International Journal of Environmental Research, Vol. 1, No. 3, 2007, pp. 242-247

Evaluation of Industrial Dyeing Wastewater Treatment with Coagulants

Nabi Bidhendi, Gh. R., Torabian, A., Ehsani, H., Razmkhah, N.*, and Abbasi, M.

Faculty of Environment, University of Tehran, P. O. Box 14155-6135, Tehran, Iran

*Corresponding author: Email- nrazmkhah@yahoo.com

Received 5 Jan. 2007; Revised 10 April 2007; Accepted 30 April 2007

Code Number: er07031

ABSTRACT

Textile industry is the major source of water consumption and wastewater pollution. There are various treatment techniques to remove textile wastewater pollution. Coagulationflocculation is a widely used process to remove pollution due to suspended particles. In this research, different coagulants like Alum, Lime, FeCl3, FeSO4 and MgCl2 were applied to select the suitable ones with optimum removal efficiency of sulfuric dyes. Settling characteristics of flocs formed in the coagulation process were studied in a laboratory scale settling column unit. Parameters such as color, COD, TSS, turbidity and settled sludge volume have been evaluated. The optimum coagulant dose and pH value were determined by comparing the effectiveness of these coagulants.Results showed other coagulants except lime could eliminate color and COD. In this case, FeSO4 was chosen as an optimum coagulant for color removal because of the lowest required coagulant dose, minimum settled sludge volume and maximum de-colorization.

* [Collected material]:

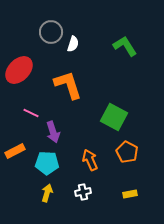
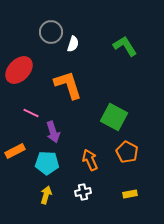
yellow arrow: moved 1 px left, 2 px down
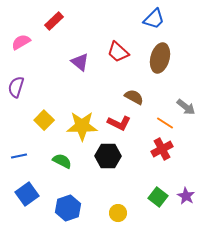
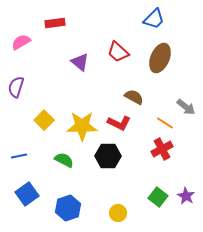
red rectangle: moved 1 px right, 2 px down; rotated 36 degrees clockwise
brown ellipse: rotated 8 degrees clockwise
green semicircle: moved 2 px right, 1 px up
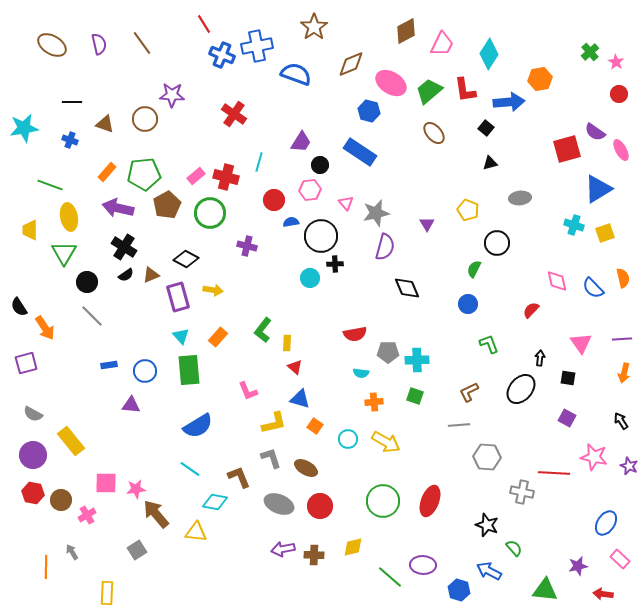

* [What is expected]:
Render this sentence from the dyeing wastewater abstract in French: "Parameters such as color, COD, TSS, turbidity and settled sludge volume have been evaluated."

* [Written answer]:
Des paramètres tels que la couleur, la DCO, les MES, la turbidité et le volume de boues décantées ont été évalués.